[EXERCISE]:
Please retype every line in each of the records below, keeping all characters, spacing, and line breaks unchanged.

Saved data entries
##############################

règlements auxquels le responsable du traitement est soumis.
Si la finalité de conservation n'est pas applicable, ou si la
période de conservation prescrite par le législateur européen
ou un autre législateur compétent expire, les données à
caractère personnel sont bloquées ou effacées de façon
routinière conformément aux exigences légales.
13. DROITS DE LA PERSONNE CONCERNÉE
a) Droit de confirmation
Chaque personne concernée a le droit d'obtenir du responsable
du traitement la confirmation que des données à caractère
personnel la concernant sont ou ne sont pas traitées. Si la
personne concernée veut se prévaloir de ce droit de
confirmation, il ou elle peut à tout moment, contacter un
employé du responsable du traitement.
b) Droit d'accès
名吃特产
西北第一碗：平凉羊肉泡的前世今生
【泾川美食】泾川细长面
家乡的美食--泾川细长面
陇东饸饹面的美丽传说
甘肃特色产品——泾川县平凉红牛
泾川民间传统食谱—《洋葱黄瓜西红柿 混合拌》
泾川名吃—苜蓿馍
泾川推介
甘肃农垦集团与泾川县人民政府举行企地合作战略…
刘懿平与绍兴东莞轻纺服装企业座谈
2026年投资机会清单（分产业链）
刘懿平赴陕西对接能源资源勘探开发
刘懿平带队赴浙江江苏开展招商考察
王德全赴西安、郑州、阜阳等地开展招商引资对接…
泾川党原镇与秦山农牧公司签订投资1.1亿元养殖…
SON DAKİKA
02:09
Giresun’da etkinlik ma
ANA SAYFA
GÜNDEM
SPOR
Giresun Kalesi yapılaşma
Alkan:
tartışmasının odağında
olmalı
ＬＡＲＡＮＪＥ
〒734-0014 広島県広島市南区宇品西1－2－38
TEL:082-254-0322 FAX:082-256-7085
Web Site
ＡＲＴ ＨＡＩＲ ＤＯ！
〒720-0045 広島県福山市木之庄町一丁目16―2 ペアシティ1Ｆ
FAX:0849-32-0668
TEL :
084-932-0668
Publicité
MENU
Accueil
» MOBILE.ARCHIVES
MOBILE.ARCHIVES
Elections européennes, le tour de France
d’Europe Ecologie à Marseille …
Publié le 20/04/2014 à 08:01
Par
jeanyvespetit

##############################

[OUTPUT FOR THIS EXERCISE]:
règlements auxquels le responsable du traitement est soumis.
Si la finalité de conservation n'est pas applicable, ou si la
période de conservation prescrite par le législateur européen
ou un autre législateur compétent expire, les données à
caractère personnel sont bloquées ou effacées de façon
routinière conformément aux exigences légales.
13. DROITS DE LA PERSONNE CONCERNÉE
a) Droit de confirmation
Chaque personne concernée a le droit d'obtenir du responsable
du traitement la confirmation que des données à caractère
personnel la concernant sont ou ne sont pas traitées. Si la
personne concernée veut se prévaloir de ce droit de
confirmation, il ou elle peut à tout moment, contacter un
employé du responsable du traitement.
b) Droit d'accès
名吃特产
西北第一碗：平凉羊肉泡的前世今生
【泾川美食】泾川细长面
家乡的美食--泾川细长面
陇东饸饹面的美丽传说
甘肃特色产品——泾川县平凉红牛
泾川民间传统食谱—《洋葱黄瓜西红柿 混合拌》
泾川名吃—苜蓿馍
泾川推介
甘肃农垦集团与泾川县人民政府举行企地合作战略…
刘懿平与绍兴东莞轻纺服装企业座谈
2026年投资机会清单（分产业链）
刘懿平赴陕西对接能源资源勘探开发
刘懿平带队赴浙江江苏开展招商考察
王德全赴西安、郑州、阜阳等地开展招商引资对接…
泾川党原镇与秦山农牧公司签订投资1.1亿元养殖…
SON DAKİKA
02:09
Giresun’da etkinlik ma
ANA SAYFA
GÜNDEM
SPOR
Giresun Kalesi yapılaşma
Alkan:
tartışmasının odağında
olmalı
ＬＡＲＡＮＪＥ
〒734-0014 広島県広島市南区宇品西1－2－38
TEL:082-254-0322 FAX:082-256-7085
Web Site
ＡＲＴ ＨＡＩＲ ＤＯ！
〒720-0045 広島県福山市木之庄町一丁目16―2 ペアシティ1Ｆ
FAX:0849-32-0668
TEL :
084-932-0668
Publicité
MENU
Accueil
» MOBILE.ARCHIVES
MOBILE.ARCHIVES
Elections européennes, le tour de France
d’Europe Ecologie à Marseille …
Publié le 20/04/2014 à 08:01
Par
jeanyvespetit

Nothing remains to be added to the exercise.